Investigating soil

Investigating Soil?

Todays learning: (WALT)


  • setting up simple practical enquiries
  • gathering, recording, and presenting data in a variety of ways to help in answering questions
  • recording findings using simple scientific language, drawings, labelled diagrams,
  • reporting on findings from enquiries, including oral and written explanations, displays or presentations of results and conclusions
  • recognise that soils are made from rocks and organic matter.


Lesson Activities / Tasks

  • Lesson Activities
    • Watch video - dialog below
    • Carry out own soil sample mixing as seen in video this can be done by teacher or ideally as whole class activity.
    • Allow sample time to settle - pupils could write out method of investigation while soil settles
    • Draw diagram of soil sample
    • Measure Layers of soil and produce a pie chart of results
    • Complete relevant section of pupil work book


    • Do quiz for first section answers…

Video Dialog

  • After the pooh is spread in fields the farmer mixes it in to the soil along with any remains of the previous crop often by ploughing
  • This material - poo and previous crop plant material is called organic matter which simple means stuff that came from something that was once alive.
  • What do you think then happens to this organic matter.
  • To answer this you need to know a little bit about soil.
  • What is soil made from?
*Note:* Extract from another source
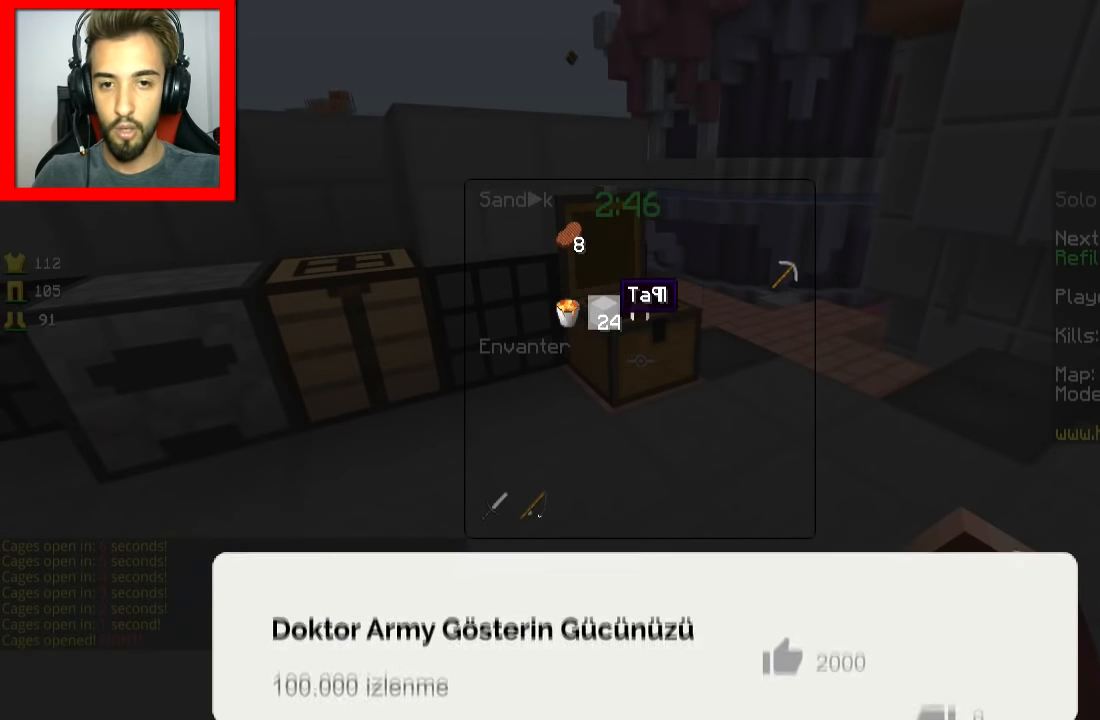
{"keys": [], "mouse": [], "events": []}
Does anything live in soil?
  • Lets make mud pies to see what soil is made of.....
  • No not the mud pies you made when you played out......
  • But 'scientific' mud pies! Oops but not with best kitchen spoons!!!!
  • Once the 'mud pie' has settled you get this - the bits or particles of soil have settled into different layers.
  • The biggest or heaviest particles sink first so settle on the bottom of the pot.
  • These are sand particles.
  • The top layer is made up of the smallest particles
  • The are clay particles
  • The particles in between are called loam
  • Then on the top or even still floating are very small pieces of organic matter - dead plant and animal material as we said.
  • If we look at some of these soil particles under a microscope this is what we see.
  • What does it remind you off?
  • Do you think they look like stones or rocks?
  • Well that is exactly what they are small pieces which have been broken of rocks by rain, wind, ice, plants growing on them, and lots of other ways.
  • This is called erosion and just means breaking down.
  • So now we have 1 ingredient of soil - broken or eroded rocks
  • How much of the different size particles a soil contains decides what type of soil it is sandy, loamy or clay soil
  • Settled on the top layer or floating in the water is the second ingredient of soil- organic matter
  • So when he mixes poo with the soil in his fields the farmer is really helping to make more soil
  • The organic matter is also broken down in small pieces by the animals, minibeasts and micro-organisms which live in the soil.
  • Creatures such as earthworms, centipedes and woodlice.
  • This type of breaking down is called decay and it happens to all living things when they die.
  • When organic matter decays it releases food or nutrients into the soil which is important for plants - more later
  • This process of erosion and decay is a very slow process and take thousands or even millions of years.
  • So we must look after the soil we have got as it takes a very long time to make new soil.
  • Don't think of soil as 'mud for pies' but more and ingredient of life on earth in which plants grow and animals live.
  • So when farmers spread poo on their fields they are adding an important ingredient of 'new' soil and also nutrients.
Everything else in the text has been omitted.